Después de una visita al Museo Guggenheim y con sueños de ser un artista abstracto como Kandisnky, Paul se hace amigo de un joven afroamericano que vive con su abuela y cuyo inacabable enojo lo lleva a constantemente estar involucrado en problemas hasta que sus padres finalmente decidan cambiarlo a una escuela privada, donde tiene su encuentro con los Trump –People have more money than God, dice el personaje de Hathaway–. Las promesas del futuro resuenan para Gray como abrumadoras condenas que hacen inviable todo asomo de heroísmo o sacrificio.

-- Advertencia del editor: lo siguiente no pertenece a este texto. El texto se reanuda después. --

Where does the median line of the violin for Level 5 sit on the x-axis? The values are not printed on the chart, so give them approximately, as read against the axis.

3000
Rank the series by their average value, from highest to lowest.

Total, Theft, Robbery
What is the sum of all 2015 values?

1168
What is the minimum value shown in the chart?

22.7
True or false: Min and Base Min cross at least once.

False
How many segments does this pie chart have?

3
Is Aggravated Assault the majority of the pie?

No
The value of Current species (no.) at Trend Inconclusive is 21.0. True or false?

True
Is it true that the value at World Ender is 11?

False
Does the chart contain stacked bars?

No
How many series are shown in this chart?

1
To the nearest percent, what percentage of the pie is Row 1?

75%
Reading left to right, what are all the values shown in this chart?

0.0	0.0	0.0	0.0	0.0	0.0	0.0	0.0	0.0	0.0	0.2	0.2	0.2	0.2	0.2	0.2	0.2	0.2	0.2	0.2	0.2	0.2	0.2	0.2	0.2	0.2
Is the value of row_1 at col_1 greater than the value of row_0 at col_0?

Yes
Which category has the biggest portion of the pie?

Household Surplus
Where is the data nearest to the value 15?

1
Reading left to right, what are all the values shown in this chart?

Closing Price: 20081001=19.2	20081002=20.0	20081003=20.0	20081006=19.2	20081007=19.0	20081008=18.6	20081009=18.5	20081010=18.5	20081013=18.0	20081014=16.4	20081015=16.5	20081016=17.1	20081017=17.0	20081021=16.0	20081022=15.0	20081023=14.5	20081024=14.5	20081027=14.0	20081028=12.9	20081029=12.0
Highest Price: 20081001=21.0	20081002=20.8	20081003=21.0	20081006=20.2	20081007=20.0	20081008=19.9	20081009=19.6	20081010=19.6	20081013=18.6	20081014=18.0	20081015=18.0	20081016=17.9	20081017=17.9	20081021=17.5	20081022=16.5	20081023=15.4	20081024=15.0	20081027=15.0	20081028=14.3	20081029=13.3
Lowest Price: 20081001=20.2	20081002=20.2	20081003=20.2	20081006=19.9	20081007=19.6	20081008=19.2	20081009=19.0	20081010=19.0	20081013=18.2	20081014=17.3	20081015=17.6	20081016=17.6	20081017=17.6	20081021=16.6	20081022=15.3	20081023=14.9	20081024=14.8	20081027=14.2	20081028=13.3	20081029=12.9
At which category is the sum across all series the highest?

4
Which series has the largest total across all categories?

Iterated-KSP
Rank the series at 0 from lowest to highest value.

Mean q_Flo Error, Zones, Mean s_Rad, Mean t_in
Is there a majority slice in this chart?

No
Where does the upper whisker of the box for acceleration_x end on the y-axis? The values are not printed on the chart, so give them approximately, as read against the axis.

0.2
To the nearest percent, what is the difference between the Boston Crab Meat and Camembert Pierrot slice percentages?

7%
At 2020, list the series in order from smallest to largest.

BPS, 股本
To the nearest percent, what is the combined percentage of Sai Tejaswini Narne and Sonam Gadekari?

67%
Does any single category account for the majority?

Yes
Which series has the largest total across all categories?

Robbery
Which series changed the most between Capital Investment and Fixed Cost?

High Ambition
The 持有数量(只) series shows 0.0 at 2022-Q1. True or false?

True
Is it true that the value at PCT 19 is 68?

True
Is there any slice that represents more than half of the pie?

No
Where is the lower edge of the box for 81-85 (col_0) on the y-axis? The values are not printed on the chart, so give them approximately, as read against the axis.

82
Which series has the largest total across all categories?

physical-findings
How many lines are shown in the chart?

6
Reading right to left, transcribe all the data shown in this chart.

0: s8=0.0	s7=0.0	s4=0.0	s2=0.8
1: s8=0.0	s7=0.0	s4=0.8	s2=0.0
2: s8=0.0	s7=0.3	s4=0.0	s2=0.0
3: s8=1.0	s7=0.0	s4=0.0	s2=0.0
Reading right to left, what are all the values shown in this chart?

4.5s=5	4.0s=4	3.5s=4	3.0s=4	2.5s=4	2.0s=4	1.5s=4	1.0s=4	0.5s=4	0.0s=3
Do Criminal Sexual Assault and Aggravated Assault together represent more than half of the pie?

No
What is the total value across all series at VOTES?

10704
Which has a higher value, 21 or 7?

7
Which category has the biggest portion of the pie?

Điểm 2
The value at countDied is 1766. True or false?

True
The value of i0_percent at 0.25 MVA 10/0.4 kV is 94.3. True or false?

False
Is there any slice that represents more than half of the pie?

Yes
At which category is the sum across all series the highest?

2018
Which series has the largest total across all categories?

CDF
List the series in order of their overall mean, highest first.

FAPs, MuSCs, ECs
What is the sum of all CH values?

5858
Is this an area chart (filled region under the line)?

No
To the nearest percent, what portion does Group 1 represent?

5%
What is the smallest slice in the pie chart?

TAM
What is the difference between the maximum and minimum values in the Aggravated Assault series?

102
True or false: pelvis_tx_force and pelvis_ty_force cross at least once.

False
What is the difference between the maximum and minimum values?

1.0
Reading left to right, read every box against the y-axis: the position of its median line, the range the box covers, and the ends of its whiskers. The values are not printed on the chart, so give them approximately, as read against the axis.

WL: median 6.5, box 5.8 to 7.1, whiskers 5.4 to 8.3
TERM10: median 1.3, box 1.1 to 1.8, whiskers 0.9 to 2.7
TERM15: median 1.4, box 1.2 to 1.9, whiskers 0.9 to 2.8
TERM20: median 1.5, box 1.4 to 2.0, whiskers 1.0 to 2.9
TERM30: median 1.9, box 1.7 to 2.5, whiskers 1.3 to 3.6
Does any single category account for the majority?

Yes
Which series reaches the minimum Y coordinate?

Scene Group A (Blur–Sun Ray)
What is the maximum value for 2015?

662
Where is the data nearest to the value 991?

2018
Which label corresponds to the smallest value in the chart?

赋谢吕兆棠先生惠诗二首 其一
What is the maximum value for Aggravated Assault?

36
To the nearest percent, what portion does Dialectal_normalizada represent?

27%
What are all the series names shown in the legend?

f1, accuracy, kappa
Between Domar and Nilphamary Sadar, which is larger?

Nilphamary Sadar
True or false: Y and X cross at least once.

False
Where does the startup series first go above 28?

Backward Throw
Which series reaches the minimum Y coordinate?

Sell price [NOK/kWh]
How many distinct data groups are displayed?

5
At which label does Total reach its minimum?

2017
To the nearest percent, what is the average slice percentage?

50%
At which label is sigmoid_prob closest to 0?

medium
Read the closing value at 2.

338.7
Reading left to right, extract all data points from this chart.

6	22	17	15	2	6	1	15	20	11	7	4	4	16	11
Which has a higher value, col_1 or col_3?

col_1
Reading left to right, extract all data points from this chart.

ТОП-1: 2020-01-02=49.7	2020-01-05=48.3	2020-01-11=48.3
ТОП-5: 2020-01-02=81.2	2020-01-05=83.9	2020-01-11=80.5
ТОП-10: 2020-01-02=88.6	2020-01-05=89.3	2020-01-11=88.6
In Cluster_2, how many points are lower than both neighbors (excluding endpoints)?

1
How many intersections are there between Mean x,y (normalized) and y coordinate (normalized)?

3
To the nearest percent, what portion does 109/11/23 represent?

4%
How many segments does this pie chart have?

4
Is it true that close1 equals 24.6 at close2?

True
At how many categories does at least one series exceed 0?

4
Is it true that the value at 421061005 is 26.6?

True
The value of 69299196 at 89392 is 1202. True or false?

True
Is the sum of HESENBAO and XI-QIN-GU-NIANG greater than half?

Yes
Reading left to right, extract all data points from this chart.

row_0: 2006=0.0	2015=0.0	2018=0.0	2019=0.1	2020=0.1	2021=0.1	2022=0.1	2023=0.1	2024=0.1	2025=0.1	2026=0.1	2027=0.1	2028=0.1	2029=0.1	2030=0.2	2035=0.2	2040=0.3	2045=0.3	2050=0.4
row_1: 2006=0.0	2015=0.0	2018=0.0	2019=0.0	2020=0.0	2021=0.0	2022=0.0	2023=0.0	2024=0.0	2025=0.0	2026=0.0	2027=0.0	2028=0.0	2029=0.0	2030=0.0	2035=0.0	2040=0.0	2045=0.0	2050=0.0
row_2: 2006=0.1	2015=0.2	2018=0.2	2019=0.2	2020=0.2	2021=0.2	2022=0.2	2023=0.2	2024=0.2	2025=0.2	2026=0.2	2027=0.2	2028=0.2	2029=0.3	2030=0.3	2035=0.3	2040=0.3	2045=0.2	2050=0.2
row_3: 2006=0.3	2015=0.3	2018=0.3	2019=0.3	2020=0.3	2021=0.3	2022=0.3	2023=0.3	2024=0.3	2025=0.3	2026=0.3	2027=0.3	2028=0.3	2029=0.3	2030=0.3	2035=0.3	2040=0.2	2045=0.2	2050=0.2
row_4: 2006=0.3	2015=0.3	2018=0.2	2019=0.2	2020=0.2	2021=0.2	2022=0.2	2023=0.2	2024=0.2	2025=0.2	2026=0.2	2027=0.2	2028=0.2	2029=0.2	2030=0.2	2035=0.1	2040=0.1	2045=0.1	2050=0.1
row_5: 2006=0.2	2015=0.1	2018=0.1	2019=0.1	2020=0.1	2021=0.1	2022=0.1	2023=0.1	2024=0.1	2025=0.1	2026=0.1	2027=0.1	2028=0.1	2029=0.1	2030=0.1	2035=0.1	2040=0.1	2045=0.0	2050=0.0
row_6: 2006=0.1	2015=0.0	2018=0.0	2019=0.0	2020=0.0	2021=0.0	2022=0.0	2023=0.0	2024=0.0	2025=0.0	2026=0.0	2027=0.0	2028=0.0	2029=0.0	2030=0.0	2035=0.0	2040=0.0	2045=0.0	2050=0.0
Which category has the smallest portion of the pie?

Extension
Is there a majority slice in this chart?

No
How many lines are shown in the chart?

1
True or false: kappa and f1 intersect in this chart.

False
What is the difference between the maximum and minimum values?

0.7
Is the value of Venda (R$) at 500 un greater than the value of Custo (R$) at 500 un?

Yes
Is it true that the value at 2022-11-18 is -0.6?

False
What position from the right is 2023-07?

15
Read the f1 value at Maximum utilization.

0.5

Como algunos críticos han señalado, Armaggedon Time habla del privilegio blanco no como una condición deseada, sino inadvertidamente adquirida, un pacto implícito racial que tiene mayor resonancia en el tercer acto de la película. Si en su película anterior, Ad Astra (2019), Gray presentó a un hombre que huía del mundo para encontrar a su padre, en Armageddon Time, el mundo es inescapable y su futuro sombrío, pero, al menos, padres y abuelos habitan el mismo hogar esperando siempre el peor de los tiempos.